Nelle SPA la volontà si forma nell’assemblea: da qui la disciplina dei quorum. Tali regole presentano un sistema che cerca di bilanciare due principali obiettivi di fondo: da una parte, prevedere quorum non eccessivamente elevati per agevolare la capacità decisionale dell’assemblea; dall’altra, tutelare adeguatamente la minoranza e consentirle di giocare un ruolo nell’assunzione delle decisioni, prevedendo quorum minimi. 

 

Da tali contrapposte esigenze derivano conseguenze importanti: per esempio, sulla disciplina dell’astensione “volontaria” (contrapposta da quella per “conflitto di interessi”). Oggi il quadro normativo (2368, c.3) dispone, a riguardo, che le azioni di chi si astiene volontariamente dal voto vengano computate ai fini del calcolo del quorum deliberativo. 

 

Tuttavia, un tema resta “aperto”: se, infatti, molto è stato scritto sul valore che il legislatore ha inteso attribuire all’astensione “volontaria”, quasi nulla si è detto in merito alla questione riguardante se e in che limiti sia legittimo, nello statuto della spa, inserire una clausola che preveda che nel calcolo dei quorum non si tenga conto delle astensioni anche al di fuori dell’ipotesi contemplata dall’art. 2368, c 3 (astensione per conflitto d’interessi). 

 

Il tema ha ricadute pratiche: tali clausole, qualora inserite, produrrebbero quale effetto diretto quello di “abbassare” i quorum richiesti per l’assunzione delle delibere, attenuando sensibilmente il valore attribuito dal legislatore al coinvolgimento dei soci di minoranza nel processo decisionale. 

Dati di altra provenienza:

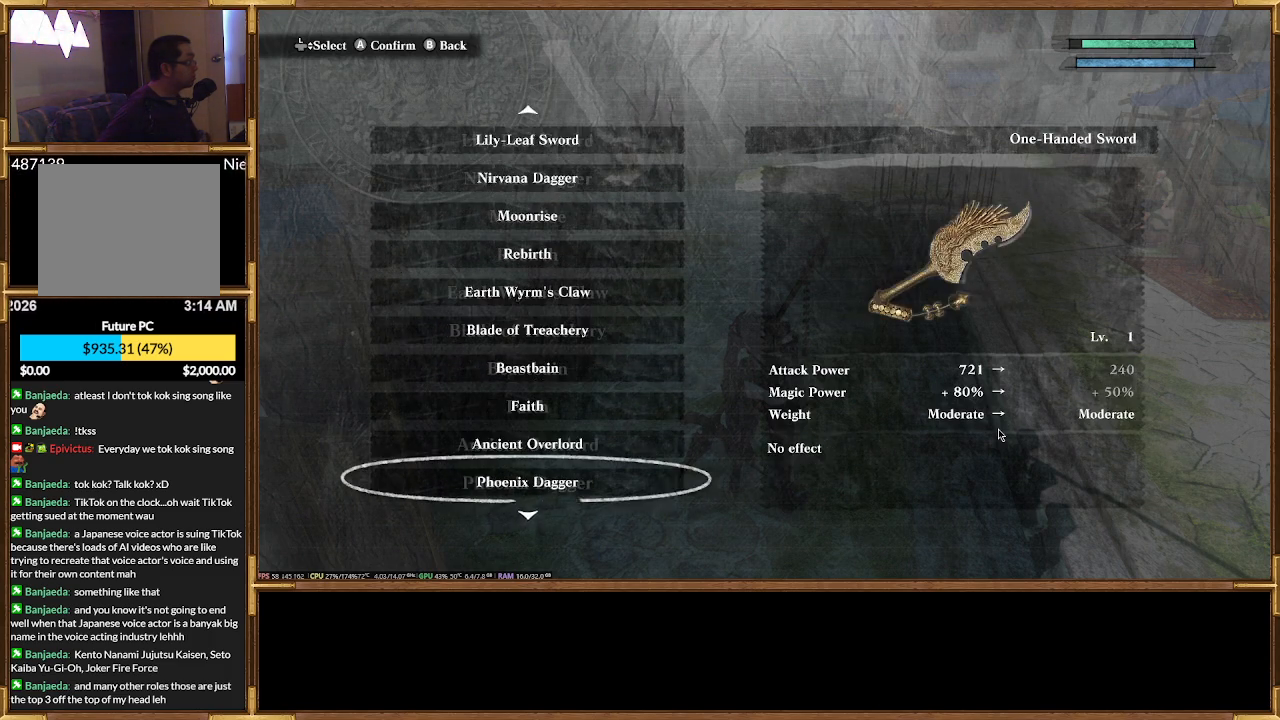
{"buttons": [], "events": [[200, "DPAD_DOWN", "down"], [400, "DPAD_DOWN", "up"]]}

Ancora una volta il problema da risolvere è se preferire l’istanza partecipativa o l’istanza efficientistica!

 

In dottrina prevale l’orientamento che “tutela” le ipotesi di astensione volontaria: l’esclusione degli astenuti dal computo del quorum deliberativo di cui all’art. 2368, c.3 limiterebbe alla sola ipotesi di conflitto d’interesse la deroga ai quorum minimi, favorendo perciò l’”istanza partecipativa”. Conseguenza? Si forma regolarmente una volontà sociale anche in assenza del quorum deliberativo legale.

 

Tuttavia, una clausola statutaria che escluda gli astenuti volontari dal calcolo del quorum deliberativo si potrebbe ritenere ammissibile: soprattutto alla luce di una soluzione già presente, relativa allo statuto della Società Europea, che stabilisce che l’assemblea delibera a maggioranza dei voti validamente espressi e che gli astenuti sono esclusi da tale calcolo.

 

Insomma, la discussione è ancora aperta.